Pourquoi les droits de douane restent
Des responsables de l'administration ont déclaré que le déséquilibre commercial actuel avec les deux pays est trop important pour justifier la suppression des droits de douane. L'AEUMC, entré en vigueur en 2020, était censé créer des conditions de concurrence équitables. Mais les États-Unis soutiennent que le déficit montre que l'accord n'a pas fonctionné comme prévu. Cette mesure maintient les barrières commerciales que de nombreuses entreprises espéraient voir levées.
Impact sur le commerce nord-américain
Le Mexique et le Canada sont les deux principaux marchés d'exportation pour les produits américains. Les droits de douane augmentent les coûts pour les importateurs comme pour les exportateurs. Les constructeurs automobiles, les agriculteurs et les entreprises énergétiques dépendent de chaînes d'approvisionnement transfrontalières qui pourraient devenir plus coûteuses. Cette décision pourrait également ralentir les négociations sur de nouvelles règles commerciales concernant les services numériques et les mesures liées au climat.

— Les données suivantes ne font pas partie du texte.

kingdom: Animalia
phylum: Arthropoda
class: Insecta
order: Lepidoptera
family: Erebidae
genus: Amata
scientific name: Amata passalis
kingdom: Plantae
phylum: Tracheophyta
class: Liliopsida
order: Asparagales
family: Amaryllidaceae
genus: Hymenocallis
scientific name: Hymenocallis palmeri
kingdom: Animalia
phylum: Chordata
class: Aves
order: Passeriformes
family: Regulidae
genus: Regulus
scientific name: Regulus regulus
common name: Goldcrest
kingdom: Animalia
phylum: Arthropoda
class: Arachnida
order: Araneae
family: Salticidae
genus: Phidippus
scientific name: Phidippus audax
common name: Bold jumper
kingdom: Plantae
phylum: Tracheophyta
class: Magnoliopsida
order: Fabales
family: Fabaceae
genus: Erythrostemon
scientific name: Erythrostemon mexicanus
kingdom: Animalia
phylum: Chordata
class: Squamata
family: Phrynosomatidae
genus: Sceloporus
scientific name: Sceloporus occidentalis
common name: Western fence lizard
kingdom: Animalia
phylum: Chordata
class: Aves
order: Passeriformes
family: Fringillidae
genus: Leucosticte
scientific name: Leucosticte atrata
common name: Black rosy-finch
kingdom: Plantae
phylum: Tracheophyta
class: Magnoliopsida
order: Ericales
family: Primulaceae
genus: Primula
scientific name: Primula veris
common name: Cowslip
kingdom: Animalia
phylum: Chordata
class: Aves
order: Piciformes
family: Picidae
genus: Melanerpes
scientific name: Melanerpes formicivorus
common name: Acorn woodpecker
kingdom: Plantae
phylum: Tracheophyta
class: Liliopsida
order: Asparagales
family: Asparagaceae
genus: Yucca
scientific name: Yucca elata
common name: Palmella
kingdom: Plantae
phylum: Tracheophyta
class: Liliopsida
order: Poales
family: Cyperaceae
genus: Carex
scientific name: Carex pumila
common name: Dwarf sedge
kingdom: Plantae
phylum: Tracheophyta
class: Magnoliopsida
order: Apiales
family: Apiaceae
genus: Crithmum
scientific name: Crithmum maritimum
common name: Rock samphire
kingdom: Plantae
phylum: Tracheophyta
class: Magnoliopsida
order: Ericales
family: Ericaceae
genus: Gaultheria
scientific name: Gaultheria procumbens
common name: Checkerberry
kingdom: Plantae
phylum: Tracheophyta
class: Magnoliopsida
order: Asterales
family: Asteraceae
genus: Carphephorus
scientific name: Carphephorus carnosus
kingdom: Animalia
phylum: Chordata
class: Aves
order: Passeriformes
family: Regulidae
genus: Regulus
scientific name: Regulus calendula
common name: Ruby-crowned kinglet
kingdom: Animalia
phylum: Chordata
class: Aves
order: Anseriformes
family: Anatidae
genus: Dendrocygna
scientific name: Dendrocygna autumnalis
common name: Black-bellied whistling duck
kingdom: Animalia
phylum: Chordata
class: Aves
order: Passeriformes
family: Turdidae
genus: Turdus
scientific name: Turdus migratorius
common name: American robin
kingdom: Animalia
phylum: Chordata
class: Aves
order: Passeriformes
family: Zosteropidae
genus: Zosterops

Quelle est la prochaine étape
Les représentants commerciaux des trois pays doivent se réunir le mois prochain à Washington. L'ordre du jour inclut la question des droits de douane et un examen des mécanismes de règlement des différends de l'AEUMC. Le Mexique et le Canada ont signalé qu'ils insisteront pour une suppression immédiate des droits de douane. Les États-Unis n'ont montré aucune flexibilité. Sans résolution, les droits de douane resteront en place indéfiniment.
Pour l'instant, les entreprises qui commercent à travers les frontières nord et sud se préparent à des coûts plus élevés et à davantage d'incertitude. Le prochain cycle de négociations pourrait définir le ton des relations économiques régionales pour les années à venir.